To perform this exercise, while on your knees, position your wrists and forearms on a physioball. Lean forward, extend your arms, and let the ball roll underneath them. Return to the starting position.

Physioball Knee Tuck
Physioball knee tuck helps you improve your torso strength and control, and works on your shoulder stability. By balancing on your hands and moving your legs while counteracting the instability of the ball, you’ll be challenged to use the muscles of your torso to smoothly execute the movement.
To do this exercise, place both hands on the ground in a plank position, with your shins resting on a physioball. Bring your knees straight to your chest, letting the ball roll under your shins toward your feet. Return to the start and repeat.

Back Extension Hold
Your back muscles must be conditioned to repeatedly lift your upper body for you to continue to breathe well and recover your arms while maintaining a proper body position. Back extension hold develops endurance in these muscles.
To do this exercise, place your legs in a back extension machine and keep your body parallel with the floor.
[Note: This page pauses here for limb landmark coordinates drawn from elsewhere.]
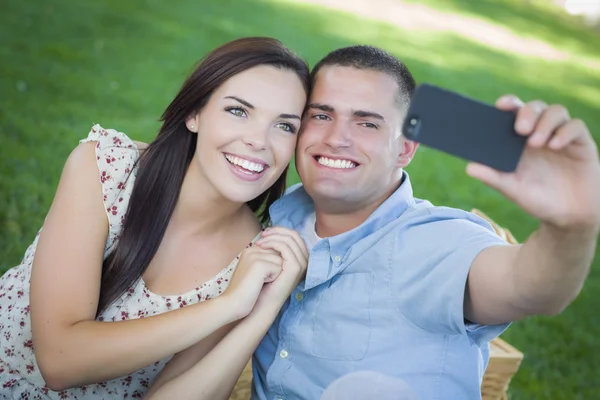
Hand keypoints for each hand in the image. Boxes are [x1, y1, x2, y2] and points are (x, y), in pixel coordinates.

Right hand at [221, 244, 282, 318]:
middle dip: (275, 270)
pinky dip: (273, 278)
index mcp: (250, 250)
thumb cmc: (246, 293)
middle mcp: (252, 249)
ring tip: (258, 282)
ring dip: (274, 274)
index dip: (274, 267)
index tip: (262, 278)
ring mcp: (254, 255)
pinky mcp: (259, 263)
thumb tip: (285, 258)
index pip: (275, 251)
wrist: (232, 304)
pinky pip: (279, 268)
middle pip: (279, 255)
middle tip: (259, 281)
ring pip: (281, 260)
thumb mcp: (257, 273)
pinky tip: (259, 284)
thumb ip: (268, 261)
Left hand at [252, 227, 308, 312]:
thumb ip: (276, 247)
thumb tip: (270, 230)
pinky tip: (261, 246)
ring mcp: (302, 264)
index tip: (265, 232)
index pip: (294, 235)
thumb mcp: (272, 260)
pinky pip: (285, 248)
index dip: (280, 230)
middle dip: (276, 231)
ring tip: (259, 242)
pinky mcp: (296, 268)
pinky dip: (272, 243)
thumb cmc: (264, 281)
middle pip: (294, 235)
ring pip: (289, 239)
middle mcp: (305, 260)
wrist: (261, 301)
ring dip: (272, 237)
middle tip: (262, 234)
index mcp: (301, 257)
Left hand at [466, 95, 599, 230]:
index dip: (508, 103)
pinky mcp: (581, 144)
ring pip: (556, 111)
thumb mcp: (512, 190)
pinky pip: (576, 127)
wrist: (567, 217)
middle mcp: (540, 134)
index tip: (500, 105)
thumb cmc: (537, 200)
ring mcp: (561, 137)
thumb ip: (493, 177)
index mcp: (520, 141)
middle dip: (526, 112)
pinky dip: (564, 132)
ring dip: (544, 123)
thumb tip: (469, 167)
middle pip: (535, 107)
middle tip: (520, 129)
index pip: (514, 113)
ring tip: (536, 142)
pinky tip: (555, 145)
Hold this position.
Alternatively, this exercise can be performed while lying on the ground and then lifting your chest up and holding that position.

V-Up
V-Up is an effective torso exercise that builds power through the center of your body. Because the butterfly pull is a powerful motion and you need to maintain a proper body position throughout it, being able to generate and control power through your torso is critical.
To do this exercise, lie on your back with your legs straight and arms straight overhead. From this position, lift your arms and legs vertically, aiming to bring them together above your body.
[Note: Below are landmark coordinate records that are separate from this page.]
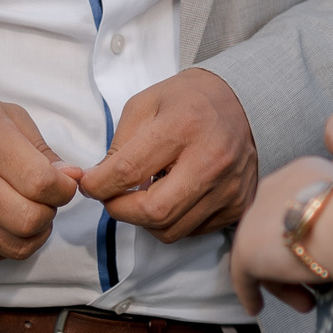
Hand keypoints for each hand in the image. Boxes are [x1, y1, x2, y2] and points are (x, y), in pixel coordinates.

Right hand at [0, 97, 83, 260]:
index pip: (42, 183)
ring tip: (25, 212)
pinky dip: (5, 243)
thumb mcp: (5, 117)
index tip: (62, 184)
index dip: (64, 189)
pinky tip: (0, 220)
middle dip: (49, 213)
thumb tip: (71, 180)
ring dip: (32, 233)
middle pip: (31, 221)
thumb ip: (43, 150)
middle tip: (43, 200)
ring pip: (16, 246)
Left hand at [78, 67, 256, 242]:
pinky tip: (171, 195)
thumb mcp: (145, 104)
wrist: (243, 103)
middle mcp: (212, 160)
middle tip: (111, 197)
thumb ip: (119, 145)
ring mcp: (229, 187)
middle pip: (153, 212)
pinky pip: (192, 231)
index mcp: (184, 126)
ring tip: (143, 193)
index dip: (99, 185)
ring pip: (171, 230)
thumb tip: (98, 183)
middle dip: (120, 211)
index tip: (89, 185)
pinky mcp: (238, 206)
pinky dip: (172, 221)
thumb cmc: (188, 101)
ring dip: (145, 220)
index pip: (129, 171)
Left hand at [230, 156, 332, 315]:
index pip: (299, 208)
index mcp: (303, 173)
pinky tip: (256, 308)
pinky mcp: (246, 246)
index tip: (326, 259)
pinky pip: (243, 273)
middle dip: (296, 262)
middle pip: (278, 231)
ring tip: (307, 304)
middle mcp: (274, 188)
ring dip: (283, 282)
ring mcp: (256, 217)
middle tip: (317, 289)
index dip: (310, 237)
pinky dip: (249, 291)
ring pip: (264, 253)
Lying Double-Leg Extension
Lying double-leg extension helps you learn to move your legs independently of your spine by strengthening your abdominal muscles. This helps you learn to control and maintain a proper body position while your arms and legs work hard to create speed.
To do this exercise, lie on your back with your knees bent and hovering over your hips. From this position, extend both legs as far as possible while minimizing the movement of your spine. The goal is to get your legs straight. Return to the starting position under control.

Reverse Plank
Reverse plank develops endurance in your back muscles and hamstrings, both of which are important for maintaining a proper body position.
To do this exercise, sit on the ground with your legs extended and your hands just under your shoulders. Press into the ground with your hands, elevating your body into a straight line. Maintain this position.

Tabletop (Crab) Bridge
Tabletop bridge, also known as crab bridge, develops endurance in your back muscles and hamstrings, both of which are important for maintaining a proper body position.
To do this exercise, sit on the ground with your legs straight in front of you and your hands just under your shoulders. Press into the ground with your feet and your hands, lifting your hips into the air. This will create a straight line, or tabletop, through your torso. This exercise can be done with repetitions or as a static hold for time.

Bear Plank
Bear plank is a plank variation that works your abdominal muscles more than other variations. With your knees bent, your hip flexors cannot contribute as much force, leaving your abs to do the work.
To do this exercise, begin a quadruped position on your hands and knees, with hands under your shoulders and knees under your hips. From this position, press hard into the ground with your hands and feet, lifting your knees off the ground. Hold this position.